Supervisor: Dr. Chris Kennedy
Award: KRESCENT Summer Studentship
Institution: University of Ottawa/The Ottawa Hospital Research Institute
Year: 2025
 
Project Title: Role of Proximal Tubule NOX5 in Angiotensin II–Induced Hypertensive Renal Injury

Biography:
Michael is a student at the University of Ottawa, studying Translational Molecular Medicine (entering his 4th year). His passions include serving his community, long distance running, and travelling.  He has previously done research in the SEA-PHAGES program and at the Neural Regeneration Laboratory.  

Lay Summary:
My work is on the NADPH oxidase enzyme 5 (NOX5). NOX5 is a transmembrane enzyme that has been identified as a significant contributor to renal ROS (Reactive Oxidative Species) in humans, namely superoxide. Previous studies have shown that NOX5 is induced in the proximal tubule of individuals with hypertension. It is also an enzyme that is responsive to angiotensin II signaling. NOX5 expression and activation might therefore contribute to cellular injury associated with inflammation and/or fibrosis that occur in renal tissue as hypertensive kidney disease progresses. In order to better understand the functioning of NOX5, two hypotheses will be tested.

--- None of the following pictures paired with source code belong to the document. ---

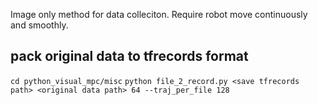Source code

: Image only method for data colleciton.
Require robot move continuously and smoothly.

## pack original data to tfrecords format

`cd python_visual_mpc/misc`
`python file_2_record.py <save tfrecords path> <original data path> 64 --traj_per_file 128
`
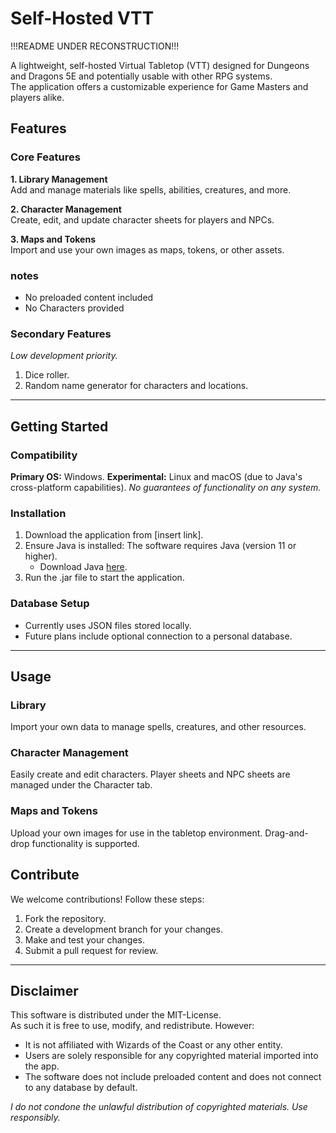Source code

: # Self-Hosted VTT

!!!README UNDER RECONSTRUCTION!!!

A lightweight, self-hosted Virtual Tabletop (VTT) designed for Dungeons and Dragons 5E and potentially usable with other RPG systems.  
The application offers a customizable experience for Game Masters and players alike.

## Features

### Core Features

**1. Library Management**  
Add and manage materials like spells, abilities, creatures, and more.

**2. Character Management**  
Create, edit, and update character sheets for players and NPCs.

**3. Maps and Tokens**  
Import and use your own images as maps, tokens, or other assets.

### notes

- No preloaded content included
- No Characters provided

### Secondary Features

*Low development priority.*

1. Dice roller.
2. Random name generator for characters and locations.

------------------------------------------------------

## Getting Started

### Compatibility

**Primary OS:** Windows.
**Experimental:** Linux and macOS (due to Java's cross-platform capabilities).
*No guarantees of functionality on any system.*

### Installation

1. Download the application from [insert link].
2. Ensure Java is installed: The software requires Java (version 11 or higher).
    - Download Java [here](https://www.oracle.com/java/technologies/downloads/?er=221886).
3. Run the .jar file to start the application.

### Database Setup

- Currently uses JSON files stored locally.
- Future plans include optional connection to a personal database.

------------------------------------------------------

## Usage

### Library

Import your own data to manage spells, creatures, and other resources.

### Character Management

Easily create and edit characters. Player sheets and NPC sheets are managed under the Character tab.

### Maps and Tokens

Upload your own images for use in the tabletop environment. Drag-and-drop functionality is supported.

## Contribute

We welcome contributions! Follow these steps:

1. Fork the repository.
2. Create a development branch for your changes.
3. Make and test your changes.
4. Submit a pull request for review.

------------------------------------------------------

## Disclaimer

This software is distributed under the MIT-License.  
As such it is free to use, modify, and redistribute. However:

- It is not affiliated with Wizards of the Coast or any other entity.
- Users are solely responsible for any copyrighted material imported into the app.
- The software does not include preloaded content and does not connect to any database by default.

*I do not condone the unlawful distribution of copyrighted materials. Use responsibly.*
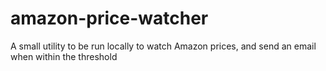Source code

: # amazon-price-watcher
A small utility to be run locally to watch Amazon prices, and send an email when within the threshold
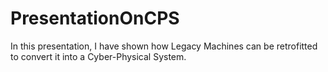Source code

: # PresentationOnCPS
In this presentation, I have shown how Legacy Machines can be retrofitted to convert it into a Cyber-Physical System. 
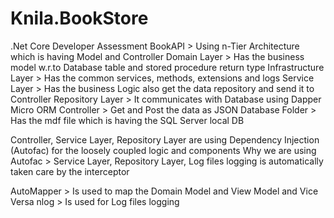 # Knila.BookStore
.Net Core Developer Assessment 
BookAPI > Using n-Tier Architecture which is having Model and Controller
Domain Layer > Has the business model w.r.to Database table and stored procedure return type
Infrastructure Layer > Has the common services, methods, extensions and logs
Service Layer > Has the business Logic also get the data repository and send it to Controller
Repository Layer > It communicates with Database using Dapper Micro ORM
Controller > Get and Post the data as JSON 
Database Folder > Has the mdf file which is having the SQL Server local DB

Controller, Service Layer, Repository Layer are using Dependency Injection (Autofac) for the loosely coupled logic and components
Why we are using Autofac > Service Layer, Repository Layer, Log files logging is automatically taken care by the interceptor


AutoMapper > Is used to map the Domain Model and View Model and Vice Versa
nlog > Is used for Log files logging
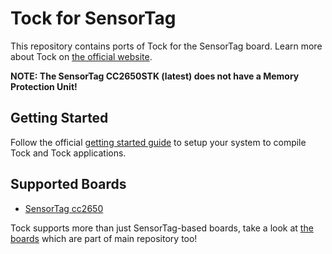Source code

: # Tock for SensorTag

This repository contains ports of Tock for the SensorTag board. Learn more about Tock on [the official website](https://www.tockos.org/).

**NOTE: The SensorTag CC2650STK (latest) does not have a Memory Protection Unit!**


## Getting Started

Follow the official [getting started guide](https://github.com/helena-project/tock/blob/master/doc/Getting_Started.md) to setup your system to compile Tock and Tock applications.


## Supported Boards

 * [SensorTag cc2650](http://www.ti.com/tool/CC2650STK)

Tock supports more than just SensorTag-based boards, take a look at [the boards](https://github.com/helena-project/tock/tree/master/boards) which are part of main repository too!
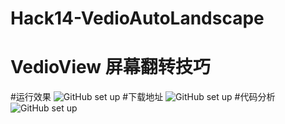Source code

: # Hack14-VedioAutoLandscape
# VedioView 屏幕翻转技巧
#运行效果
![GitHub set up](https://dn-epoint.qbox.me/hack14.gif)
#下载地址
![GitHub set up](https://dn-epoint.qbox.me/hack14%20ewm.png)
#代码分析
![GitHub set up](https://dn-epoint.qbox.me/hack%20fx.png)
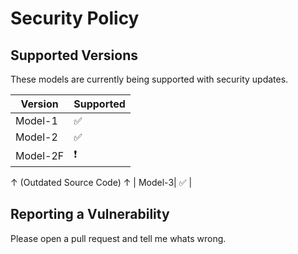 # Security Policy

## Supported Versions

These models are currently being supported with security updates.

| Version | Supported          |
| ------- | ------------------ |
| Model-1 | :white_check_mark: |
| Model-2 | :white_check_mark: |
| Model-2F |❗|
↑ (Outdated Source Code) ↑
| Model-3| :white_check_mark: |

## Reporting a Vulnerability

Please open a pull request and tell me whats wrong.
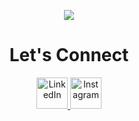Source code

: <p align="center">
  <img src=https://capsule-render.vercel.app/api?type=waving&height=150&color=gradient&text=Hey,%20Everyone!&descAlign=50"/>
</p>

<h1 align="center"><b>Let's Connect</b></h1>

<p align="center">
<a href="https://www.linkedin.com/in/joshuaabrahamuoh" target="_blank">
  <img height="50" src="https://github.com/user-attachments/assets/882d2d2e-44ae-432b-b8cf-646309e51a0b" alt="LinkedIn"/>
</a>

<a href="https://www.instagram.com/joshua_a4" target="_blank">
  <img height="50" src="https://github.com/user-attachments/assets/2b05b033-bc52-4b79-a609-15352be687e7" alt="Instagram"/>
</a>
</p>


<!--
**joshuaa44/joshuaa44** is a ✨ _special_ ✨ repository because its `README.md` (this file) appears on your GitHub profile.

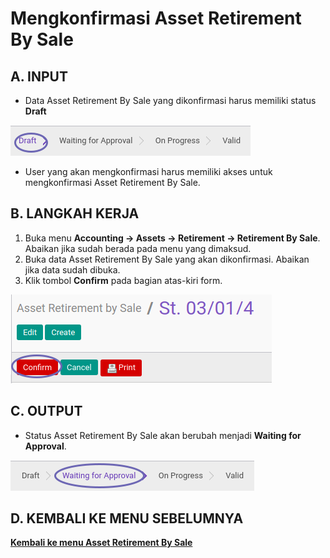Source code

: # Mengkonfirmasi Asset Retirement By Sale

## A. INPUT

* Data Asset Retirement By Sale yang dikonfirmasi harus memiliki status **Draft**

![](../../img/asset-retirement-sale/status-draft.png)

* User yang akan mengkonfirmasi harus memiliki akses untuk mengkonfirmasi Asset Retirement By Sale.

## B. LANGKAH KERJA

1. Buka menu **Accounting -> Assets -> Retirement -> Retirement By Sale**. Abaikan jika sudah berada pada menu yang dimaksud.
2. Buka data Asset Retirement By Sale yang akan dikonfirmasi. Abaikan jika data sudah dibuka.
3. Klik tombol **Confirm** pada bagian atas-kiri form.

![](../../img/asset-retirement-sale/tombol-confirm.png)

## C. OUTPUT

* Status Asset Retirement By Sale akan berubah menjadi **Waiting for Approval**.

![](../../img/asset-retirement-sale/status-waiting.png)

## D. KEMBALI KE MENU SEBELUMNYA

[**Kembali ke menu Asset Retirement By Sale**](./../asset-retirement-sale.md)
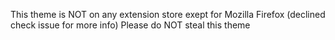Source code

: This theme is NOT on any extension store exept for Mozilla Firefox (declined check issue for more info)
Please do NOT steal this theme

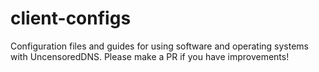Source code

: # client-configs
Configuration files and guides for using software and operating systems with UncensoredDNS. Please make a PR if you have improvements!
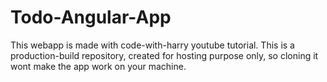# Todo-Angular-App
This webapp is made with code-with-harry youtube tutorial.
This is a production-build repository, created for hosting purpose only, so cloning it wont make the app work on your machine.
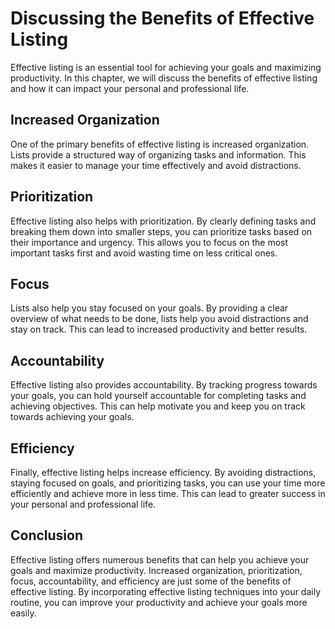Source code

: Discussing the Benefits of Effective Listing
==========================================================

Effective listing is an essential tool for achieving your goals and maximizing productivity. In this chapter, we will discuss the benefits of effective listing and how it can impact your personal and professional life.

Increased Organization
----------------------

One of the primary benefits of effective listing is increased organization. Lists provide a structured way of organizing tasks and information. This makes it easier to manage your time effectively and avoid distractions.

Prioritization
--------------

Effective listing also helps with prioritization. By clearly defining tasks and breaking them down into smaller steps, you can prioritize tasks based on their importance and urgency. This allows you to focus on the most important tasks first and avoid wasting time on less critical ones.

Focus
-----

Lists also help you stay focused on your goals. By providing a clear overview of what needs to be done, lists help you avoid distractions and stay on track. This can lead to increased productivity and better results.

Accountability
--------------

Effective listing also provides accountability. By tracking progress towards your goals, you can hold yourself accountable for completing tasks and achieving objectives. This can help motivate you and keep you on track towards achieving your goals.

Efficiency
----------

Finally, effective listing helps increase efficiency. By avoiding distractions, staying focused on goals, and prioritizing tasks, you can use your time more efficiently and achieve more in less time. This can lead to greater success in your personal and professional life.

Conclusion
----------

Effective listing offers numerous benefits that can help you achieve your goals and maximize productivity. Increased organization, prioritization, focus, accountability, and efficiency are just some of the benefits of effective listing. By incorporating effective listing techniques into your daily routine, you can improve your productivity and achieve your goals more easily.
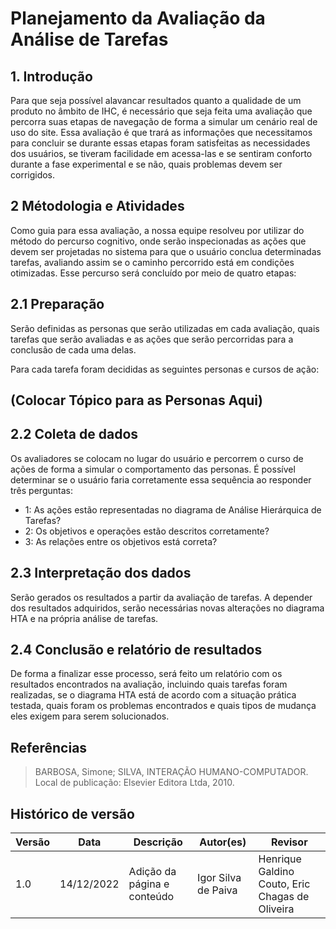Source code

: # Planejamento da Avaliação da Análise de Tarefas

## 1. Introdução

Para que seja possível alavancar resultados quanto a qualidade de um produto no âmbito de IHC, é necessário que seja feita uma avaliação que percorra suas etapas de navegação de forma a simular um cenário real de uso do site. Essa avaliação é que trará as informações que necessitamos para concluir se durante essas etapas foram satisfeitas as necessidades dos usuários, se tiveram facilidade em acessa-las e se sentiram conforto durante a fase experimental e se não, quais problemas devem ser corrigidos.

## 2 Métodologia e Atividades

Como guia para essa avaliação, a nossa equipe resolveu por utilizar do método do percurso cognitivo, onde serão inspecionadas as ações que devem ser projetadas no sistema para que o usuário conclua determinadas tarefas, avaliando assim se o caminho percorrido está em condições otimizadas. Esse percurso será concluído por meio de quatro etapas:

## 2.1 Preparação

Serão definidas as personas que serão utilizadas em cada avaliação, quais tarefas que serão avaliadas e as ações que serão percorridas para a conclusão de cada uma delas.

Para cada tarefa foram decididas as seguintes personas e cursos de ação:

## (Colocar Tópico para as Personas Aqui)



## 2.2 Coleta de dados

Os avaliadores se colocam no lugar do usuário e percorrem o curso de ações de forma a simular o comportamento das personas. É possível determinar se o usuário faria corretamente essa sequência ao responder três perguntas:

- 1: As ações estão representadas no diagrama de Análise Hierárquica de Tarefas?
- 2: Os objetivos e operações estão descritos corretamente?
- 3: As relações entre os objetivos está correta?

## 2.3 Interpretação dos dados

Serão gerados os resultados a partir da avaliação de tarefas. A depender dos resultados adquiridos, serão necessárias novas alterações no diagrama HTA e na própria análise de tarefas.

## 2.4 Conclusão e relatório de resultados

De forma a finalizar esse processo, será feito um relatório com os resultados encontrados na avaliação, incluindo quais tarefas foram realizadas, se o diagrama HTA está de acordo com a situação prática testada, quais foram os problemas encontrados e quais tipos de mudança eles exigem para serem solucionados.

## Referências

> BARBOSA, Simone; SILVA, INTERAÇÃO HUMANO-COMPUTADOR. Local de publicação: Elsevier Editora Ltda, 2010.

## Histórico de versão

| Versão | Data       | Descrição                   | Autor(es)   | Revisor                             |
| ------ | ---------- | --------------------------- | ----------- | ----------------------------------- |
| 1.0    | 14/12/2022 | Adição da página e conteúdo | Igor Silva de Paiva | Henrique Galdino Couto, Eric Chagas de Oliveira |                        |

The first hypothesis states that transgenic human NOX5 expression in the proximal tubule of mice confers injury exacerbation and increased blood pressure. To test hypothesis 1, a line of mice with inducible NOX5 expression in proximal tubule will be subjected to angiotensin II-induced hypertension for 4 weeks. Pax8 rtTA mice are crossed with a line of NOX5 transgenic mice to generate NOX5PT mice. These mice are fed a chow containing doxycycline for 2 weeks prior to implantation of osmotic pumps to deliver angiotensin II. Blood pressure is measured by tail cuff plethysmography weekly. Blood sampling and spot urine collection are performed one week prior to pump installation and at the end point. Plasma is obtained for creatinine and BUN determination. Urine is assayed for albumin:creatinine and for large EV (extracellular vesicle) quantification. Kidneys are collected at endpoint for histology, NOX5 immunohistochemistry, and kidney injury marker assessment (mRNA/protein).

The second hypothesis states that NOX5 drives proinflammatory gene expression and extracellular vesicle formation in human proximal tubular epithelial cells. To test this, a human proximal tubule epithelial cell line is cultured and treated with a concentration range of angiotensin II (0-500 nM) for 24 and 48-hour times. Media is collected for EV quantification and mtDNA analysis. Cells are also harvested for bulk RNAseq studies. Furthermore, NOX5 expression can be manipulated by siRNA-mediated knockdown or adenoviral-mediated transduction.
Knowing the answers to these questions will give us crucial insights into the interplay between NOX5 and Angiotensin II.